Cognitive Behavioural Therapy (CBT) is a dynamic model that shows a universal appeal across cultures, ages and now sexual and gender minority individuals (Martell, 2004). The model has been recommended to treat a variety of mental health disorders including depression - (National Institute for Health and Clinical Excellence, 2005).
Cognitive Behavioural Therapy (CBT) is recommended for individuals suffering from mental health problems (Compton et al, 2004). The model focuses on identifying, evaluating and changing dysfunctional thoughts and behaviours.
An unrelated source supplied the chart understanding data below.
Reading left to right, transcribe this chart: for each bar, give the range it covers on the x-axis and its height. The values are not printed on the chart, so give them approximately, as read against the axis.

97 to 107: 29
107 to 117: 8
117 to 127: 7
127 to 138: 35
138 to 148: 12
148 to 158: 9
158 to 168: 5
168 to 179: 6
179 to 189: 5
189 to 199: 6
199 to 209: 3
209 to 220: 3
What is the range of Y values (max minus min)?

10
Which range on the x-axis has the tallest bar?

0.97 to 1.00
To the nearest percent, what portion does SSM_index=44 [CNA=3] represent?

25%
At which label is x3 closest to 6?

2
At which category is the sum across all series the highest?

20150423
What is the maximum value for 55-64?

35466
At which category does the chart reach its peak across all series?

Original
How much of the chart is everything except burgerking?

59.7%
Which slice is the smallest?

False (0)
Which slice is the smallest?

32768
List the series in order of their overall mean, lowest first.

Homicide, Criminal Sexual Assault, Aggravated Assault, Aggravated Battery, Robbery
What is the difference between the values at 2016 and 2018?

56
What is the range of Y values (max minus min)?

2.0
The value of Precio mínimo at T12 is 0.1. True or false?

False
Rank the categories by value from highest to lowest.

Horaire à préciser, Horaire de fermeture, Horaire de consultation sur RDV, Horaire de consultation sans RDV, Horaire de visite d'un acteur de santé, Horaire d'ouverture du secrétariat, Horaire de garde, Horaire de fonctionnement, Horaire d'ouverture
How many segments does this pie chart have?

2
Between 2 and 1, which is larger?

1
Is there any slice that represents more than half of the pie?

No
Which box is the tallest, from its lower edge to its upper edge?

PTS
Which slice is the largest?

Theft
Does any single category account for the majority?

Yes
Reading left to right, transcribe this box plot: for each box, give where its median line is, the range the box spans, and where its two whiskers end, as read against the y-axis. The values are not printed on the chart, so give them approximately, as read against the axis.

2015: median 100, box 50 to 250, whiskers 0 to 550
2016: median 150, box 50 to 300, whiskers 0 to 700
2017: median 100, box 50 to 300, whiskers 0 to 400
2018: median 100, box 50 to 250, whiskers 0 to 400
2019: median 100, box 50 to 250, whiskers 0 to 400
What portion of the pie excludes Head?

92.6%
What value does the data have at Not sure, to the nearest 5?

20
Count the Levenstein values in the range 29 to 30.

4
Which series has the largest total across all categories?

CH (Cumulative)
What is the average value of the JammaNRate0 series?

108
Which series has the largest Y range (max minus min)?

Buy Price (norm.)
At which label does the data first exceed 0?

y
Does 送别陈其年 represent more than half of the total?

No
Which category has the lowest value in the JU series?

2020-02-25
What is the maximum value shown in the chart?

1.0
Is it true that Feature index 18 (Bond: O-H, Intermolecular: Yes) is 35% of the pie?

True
It is a highly structured, practical and effective intervention for depression (Beck, 1993) and anxiety (Hoffman and Smits, 2008). The model recognises that when people get distressed they repeat patterns of unhelpful thinking and behaviour.
CBT allows the therapist to explore personal meanings by identifying and addressing the behaviours and thinking patterns that cause and maintain depression. It helps people develop alternate, more flexible and helpful coping mechanisms. CBT is therefore considered the ‘best practice’ for treating individuals suffering from mental health disorders. It is a relatively short-term effective treatment and most clients benefit from six to twenty sessions with a good outcome. However, long standing interpersonal issues often require longer-term treatment.
Cognitive behavioural approaches can also be adapted for people from specific cultural backgrounds and for people with mild learning difficulties. In the case of a mixed diagnosis cognitive restructuring can be combined with exposure therapy which can help people correct negative expectations about the consequences of facing their fears. Therefore, research has found cognitive restructuring to be an effective intervention for a variety of anxiety based disorders (Safren and Heimberg, 1998).
Research has also found computerised Cognitive behavioural therapies (cCBT) to be an effective evidence based self-help that is confidential and accessed privately from the comfort of people's own homes. This also supports the view that online therapy is just as effective as in person therapy. This could be a practical and financial solution for people who do not want to travel long distances. Online therapy can therefore provide a consistent anchor in your life amongst the ebbs and flow of life.